[Tugas]
A. Salinlah bagian teks tentang pekerja migran di Nunukan mulai dari "Dari jumlah tersebut, sebanyak" hingga dan termasuk "karena dipengaruhi calo.".
B. Jawablah pertanyaan berikut berdasarkan teks tentang pekerja migran di Nunukan.
(i) Berapa PMI yang diamankan dalam razia di jalur perbatasan pada tahun 2022?
(ii) Berapa PMI yang dideportasi pada tahun 2021?
(iii) Apa jabatan Arbain?
C. Tentukan apakah setiap pernyataan berikut sesuai dengan teks tentang pekerja migran di Nunukan. Jawab ya atau tidak, lalu kutip kata-kata penentunya dari teks.
(i) Pada tahun 2022, BP2MI Nunukan melakukan 1.386 pemulangan.
(ii) Jumlah PMI yang dideportasi turun dari tahun 2021 ke tahun 2022.
(iii) BP2MI Nunukan berada di Kalimantan Utara.

──────── Teks yang Dikaji ────────

NUSANTARANEWS.CO, Nunukan – Pekerja Migran Indonesia (PMI) yang berangkat maupun pulang kampung secara ilegal yang melewati jalur Nunukan pada tahun 2022 mengalami peningkatan.
Balai Perlindungan dan Penempatan Pekerja Migran Indonesia (BP2MI) Nunukan, Kalimantan Utara mengungkapkan jika pada Tahun 2021 tercatat sebanyak 215 PMI, maka Tahun 2022, ada 746 PMI Malaysia, yang diamankan dalam razia di jalur perbatasan RI.
BP2MI Nunukan juga mencatat kenaikan jumlah PMI yang dideportasi. Tahun 2021, tercatat 1.267 PMI dideportasi. Sementara di tahun 2022, ada 1.771 PMI.
Dari jumlah tersebut, sebanyak 1.364 PMI dipulangkan ke kampung halaman pada 2021. Lalu tahun 2022, ada 1.386 pemulangan yang dilakukan BP2MI Nunukan.
Sub-Koordinator Perlindungan dan Penempatan UPT BP2MI Nunukan, Arbain mengatakan, cara berangkat dan pulang para PMI yang lebih memilih jalur ilegal karena dipengaruhi calo.

──────── Cuplikan Catatan ────────

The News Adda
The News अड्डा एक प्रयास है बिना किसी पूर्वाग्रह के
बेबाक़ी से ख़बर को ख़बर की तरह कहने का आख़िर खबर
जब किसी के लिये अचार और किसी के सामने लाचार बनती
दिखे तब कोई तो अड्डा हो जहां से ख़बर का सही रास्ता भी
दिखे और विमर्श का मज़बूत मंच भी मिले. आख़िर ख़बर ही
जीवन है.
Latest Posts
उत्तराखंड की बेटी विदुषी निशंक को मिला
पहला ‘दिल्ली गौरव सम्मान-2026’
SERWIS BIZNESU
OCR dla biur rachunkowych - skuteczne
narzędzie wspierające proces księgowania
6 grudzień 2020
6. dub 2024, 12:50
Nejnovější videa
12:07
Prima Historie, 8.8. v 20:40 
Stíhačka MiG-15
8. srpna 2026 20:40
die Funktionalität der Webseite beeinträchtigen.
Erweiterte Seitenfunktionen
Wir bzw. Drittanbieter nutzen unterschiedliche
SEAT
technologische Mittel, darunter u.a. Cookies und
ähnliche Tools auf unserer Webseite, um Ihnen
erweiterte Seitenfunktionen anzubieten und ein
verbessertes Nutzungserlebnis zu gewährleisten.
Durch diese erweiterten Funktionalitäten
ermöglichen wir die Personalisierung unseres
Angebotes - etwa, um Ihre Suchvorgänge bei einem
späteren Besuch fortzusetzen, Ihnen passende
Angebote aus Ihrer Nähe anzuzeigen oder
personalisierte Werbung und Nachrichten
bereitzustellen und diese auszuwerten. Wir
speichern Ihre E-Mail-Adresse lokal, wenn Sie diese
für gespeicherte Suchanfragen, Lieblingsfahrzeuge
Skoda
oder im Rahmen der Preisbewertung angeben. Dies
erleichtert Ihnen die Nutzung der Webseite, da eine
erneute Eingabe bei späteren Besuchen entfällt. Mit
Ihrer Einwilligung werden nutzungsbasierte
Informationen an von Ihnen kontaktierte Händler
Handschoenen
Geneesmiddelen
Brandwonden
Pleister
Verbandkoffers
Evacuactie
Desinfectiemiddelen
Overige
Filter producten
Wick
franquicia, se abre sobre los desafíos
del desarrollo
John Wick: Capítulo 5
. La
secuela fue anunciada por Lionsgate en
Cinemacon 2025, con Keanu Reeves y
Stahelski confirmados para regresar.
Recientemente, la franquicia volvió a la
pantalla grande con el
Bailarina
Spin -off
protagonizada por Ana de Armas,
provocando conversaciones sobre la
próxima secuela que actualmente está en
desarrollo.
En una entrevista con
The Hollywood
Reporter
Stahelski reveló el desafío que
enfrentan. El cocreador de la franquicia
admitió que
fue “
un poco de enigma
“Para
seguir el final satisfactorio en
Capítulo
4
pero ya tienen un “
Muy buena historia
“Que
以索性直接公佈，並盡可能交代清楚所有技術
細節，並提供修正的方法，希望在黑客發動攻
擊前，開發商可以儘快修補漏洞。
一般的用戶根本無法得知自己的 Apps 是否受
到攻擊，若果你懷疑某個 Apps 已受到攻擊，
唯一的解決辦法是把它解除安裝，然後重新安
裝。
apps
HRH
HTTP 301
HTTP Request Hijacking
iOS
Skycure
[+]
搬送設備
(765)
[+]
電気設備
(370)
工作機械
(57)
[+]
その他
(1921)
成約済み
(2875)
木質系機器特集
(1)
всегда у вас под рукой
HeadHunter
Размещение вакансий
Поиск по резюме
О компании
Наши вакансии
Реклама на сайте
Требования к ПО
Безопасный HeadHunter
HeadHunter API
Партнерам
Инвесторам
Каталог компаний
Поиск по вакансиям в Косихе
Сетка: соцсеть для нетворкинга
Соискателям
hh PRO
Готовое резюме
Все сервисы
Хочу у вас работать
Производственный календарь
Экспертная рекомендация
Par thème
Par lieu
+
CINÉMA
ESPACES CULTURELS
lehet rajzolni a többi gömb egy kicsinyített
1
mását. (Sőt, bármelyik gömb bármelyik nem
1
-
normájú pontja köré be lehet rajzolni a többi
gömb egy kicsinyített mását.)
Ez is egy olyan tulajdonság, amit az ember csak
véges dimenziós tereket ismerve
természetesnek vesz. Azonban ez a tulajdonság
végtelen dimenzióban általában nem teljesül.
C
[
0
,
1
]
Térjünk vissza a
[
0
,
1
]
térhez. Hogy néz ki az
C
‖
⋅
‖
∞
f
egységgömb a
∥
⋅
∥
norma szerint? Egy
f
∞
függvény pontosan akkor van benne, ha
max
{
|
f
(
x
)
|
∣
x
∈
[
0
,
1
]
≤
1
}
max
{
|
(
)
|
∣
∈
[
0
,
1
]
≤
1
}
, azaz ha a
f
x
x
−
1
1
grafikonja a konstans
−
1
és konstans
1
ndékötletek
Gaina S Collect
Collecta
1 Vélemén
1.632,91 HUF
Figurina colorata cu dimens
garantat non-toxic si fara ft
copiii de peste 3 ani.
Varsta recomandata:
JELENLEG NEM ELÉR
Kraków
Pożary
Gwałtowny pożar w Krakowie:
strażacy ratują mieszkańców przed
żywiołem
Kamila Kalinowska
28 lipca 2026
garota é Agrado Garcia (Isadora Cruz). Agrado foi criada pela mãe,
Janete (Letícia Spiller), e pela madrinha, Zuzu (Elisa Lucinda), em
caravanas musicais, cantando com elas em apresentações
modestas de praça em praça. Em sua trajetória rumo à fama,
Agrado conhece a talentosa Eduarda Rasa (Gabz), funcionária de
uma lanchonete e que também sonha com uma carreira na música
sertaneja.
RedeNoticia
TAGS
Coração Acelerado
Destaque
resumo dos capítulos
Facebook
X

────────

[Kunci Jawaban]
A.
Dari jumlah tersebut, sebanyak 1.364 PMI dipulangkan ke kampung halaman pada 2021. Lalu tahun 2022, ada 1.386 pemulangan yang dilakukan BP2MI Nunukan.
Sub-Koordinator Perlindungan dan Penempatan UPT BP2MI Nunukan, Arbain mengatakan, cara berangkat dan pulang para PMI yang lebih memilih jalur ilegal karena dipengaruhi calo.

B.
(i) Sebanyak 746 PMI.
(ii) Sebanyak 1.267 PMI.
(iii) Arbain adalah Sub-Koordinator Perlindungan dan Penempatan UPT BP2MI Nunukan.

C.
(i) Ya: "Lalu tahun 2022, ada 1.386 pemulangan yang dilakukan BP2MI Nunukan."
(ii) Tidak: "BP2MI Nunukan juga mencatat kenaikan jumlah PMI yang dideportasi."
(iii) Ya: "Balai Perlindungan dan Penempatan Pekerja Migran Indonesia (BP2MI) Nunukan, Kalimantan Utara"